*练习题*
1: 请将原文节选中以"目的:探讨抑制ERBB2基因表达"开头的段落改写为条目式列表，要求更为简练，并保留其主要事实。
2: 请判断下列陈述是否与原文节选相符，逐项回答"是"或"否"，并原样引用原文节选中起决定作用的文字。
(a) 空白对照组的细胞转染了siRNA对照。
(b) 细胞周期采用流式细胞仪检测。
(c) 抑制ERBB2表达后，细胞中PCNA蛋白表达上调。

*原文节选*
抑制ERBB2基因对肝癌HepG2细胞生长及PI3K/AKT信号通路的影响

Inhibition of ERBB2 gene on hepatoma HepG2 cell growth and PI3K/AKT signaling pathway

目的:探讨抑制ERBB2基因表达对肝癌HepG2细胞生长及PI3K/AKT信号通路的影响。方法:采用脂质体法将ERBB2 siRNA转染至肝癌HepG2细胞,记为实验组(ERBB2-siRNA组),以siRNA对照转染的细胞记为阴性对照组(Con-siRNA组),将不经任何处理的细胞记为空白对照组。采用qRT-PCR和Western blot法检测转染效率,CCK-8法检测细胞增殖能力,克隆形成实验检测细胞克隆形成能力,流式细胞仪检测细胞周期,Western blot法检测HepG2细胞中增殖细胞核抗原(PCNA)、AKT和p-AKT蛋白表达水平。结果:在HepG2细胞中转染ERBB2siRNA能够抑制ERBB2的表达(P<0.05)。与Con-siRNA组比较,抑制ERBB2的表达后细胞生长和克隆形成能力明显被抑制,细胞周期发生G0/G1期阻滞,细胞中PCNA和p-AKT蛋白表达下调,差异均有统计学意义(P<0.05)。结论:抑制ERBB2基因表达可抑制肝癌HepG2细胞的生长,其作用机制可能与PI3K/AKT信号通路的激活有关。

*所附资料*

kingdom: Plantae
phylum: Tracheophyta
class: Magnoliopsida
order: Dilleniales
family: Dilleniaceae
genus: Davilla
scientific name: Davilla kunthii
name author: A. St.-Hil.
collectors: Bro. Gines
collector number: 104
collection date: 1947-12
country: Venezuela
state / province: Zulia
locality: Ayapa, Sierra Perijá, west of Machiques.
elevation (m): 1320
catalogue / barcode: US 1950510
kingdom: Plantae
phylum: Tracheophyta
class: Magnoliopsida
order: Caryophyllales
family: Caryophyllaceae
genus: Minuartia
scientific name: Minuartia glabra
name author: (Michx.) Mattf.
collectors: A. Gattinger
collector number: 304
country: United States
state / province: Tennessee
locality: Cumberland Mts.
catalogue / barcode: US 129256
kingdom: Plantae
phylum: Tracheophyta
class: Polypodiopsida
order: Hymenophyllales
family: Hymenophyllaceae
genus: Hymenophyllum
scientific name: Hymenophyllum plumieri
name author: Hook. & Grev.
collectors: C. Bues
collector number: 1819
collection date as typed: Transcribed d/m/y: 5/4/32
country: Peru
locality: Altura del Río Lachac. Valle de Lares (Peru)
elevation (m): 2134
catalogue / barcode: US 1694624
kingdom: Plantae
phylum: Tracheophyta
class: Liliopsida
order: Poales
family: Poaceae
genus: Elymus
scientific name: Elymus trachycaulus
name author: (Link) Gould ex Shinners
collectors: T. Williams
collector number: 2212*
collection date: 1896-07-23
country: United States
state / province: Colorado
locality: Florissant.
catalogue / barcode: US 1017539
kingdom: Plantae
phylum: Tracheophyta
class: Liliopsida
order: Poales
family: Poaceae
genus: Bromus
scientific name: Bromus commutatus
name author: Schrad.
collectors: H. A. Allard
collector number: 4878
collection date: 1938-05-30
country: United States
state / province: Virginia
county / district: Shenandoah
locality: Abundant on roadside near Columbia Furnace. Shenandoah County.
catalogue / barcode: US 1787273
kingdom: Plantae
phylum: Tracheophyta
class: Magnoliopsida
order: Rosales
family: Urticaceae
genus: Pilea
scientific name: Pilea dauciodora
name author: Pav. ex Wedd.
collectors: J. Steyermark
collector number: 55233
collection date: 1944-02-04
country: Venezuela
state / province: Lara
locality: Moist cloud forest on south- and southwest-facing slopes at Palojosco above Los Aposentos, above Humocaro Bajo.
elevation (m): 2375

*参考答案*
1:
- 目的：探讨抑制ERBB2基因表达对肝癌HepG2细胞生长及PI3K/AKT信号通路的影响。
- 分组：以脂质体法转染ERBB2 siRNA者为实验组（ERBB2-siRNA组），转染siRNA对照者为阴性对照组（Con-siRNA组），未经处理者为空白对照组。
- 检测方法：
  - qRT-PCR和Western blot法检测转染效率；
  - CCK-8法检测增殖能力；
  - 克隆形成实验检测克隆形成能力；
  - 流式细胞仪检测细胞周期；
  - Western blot法检测PCNA、AKT和p-AKT蛋白表达。
- 结果：
  - 转染ERBB2 siRNA可抑制ERBB2表达（P<0.05）；
  - 与Con-siRNA组比较，细胞生长和克隆形成能力明显受抑，细胞周期发生G0/G1期阻滞，PCNA和p-AKT蛋白表达下调（P<0.05）。
- 结论：抑制ERBB2基因表达可抑制HepG2细胞生长，其机制可能与PI3K/AKT信号通路的激活有关。

2:
(a) 否。"将不经任何处理的细胞记为空白对照组"
(b) 是。"流式细胞仪检测细胞周期"
(c) 否。"细胞中PCNA和p-AKT蛋白表达下调"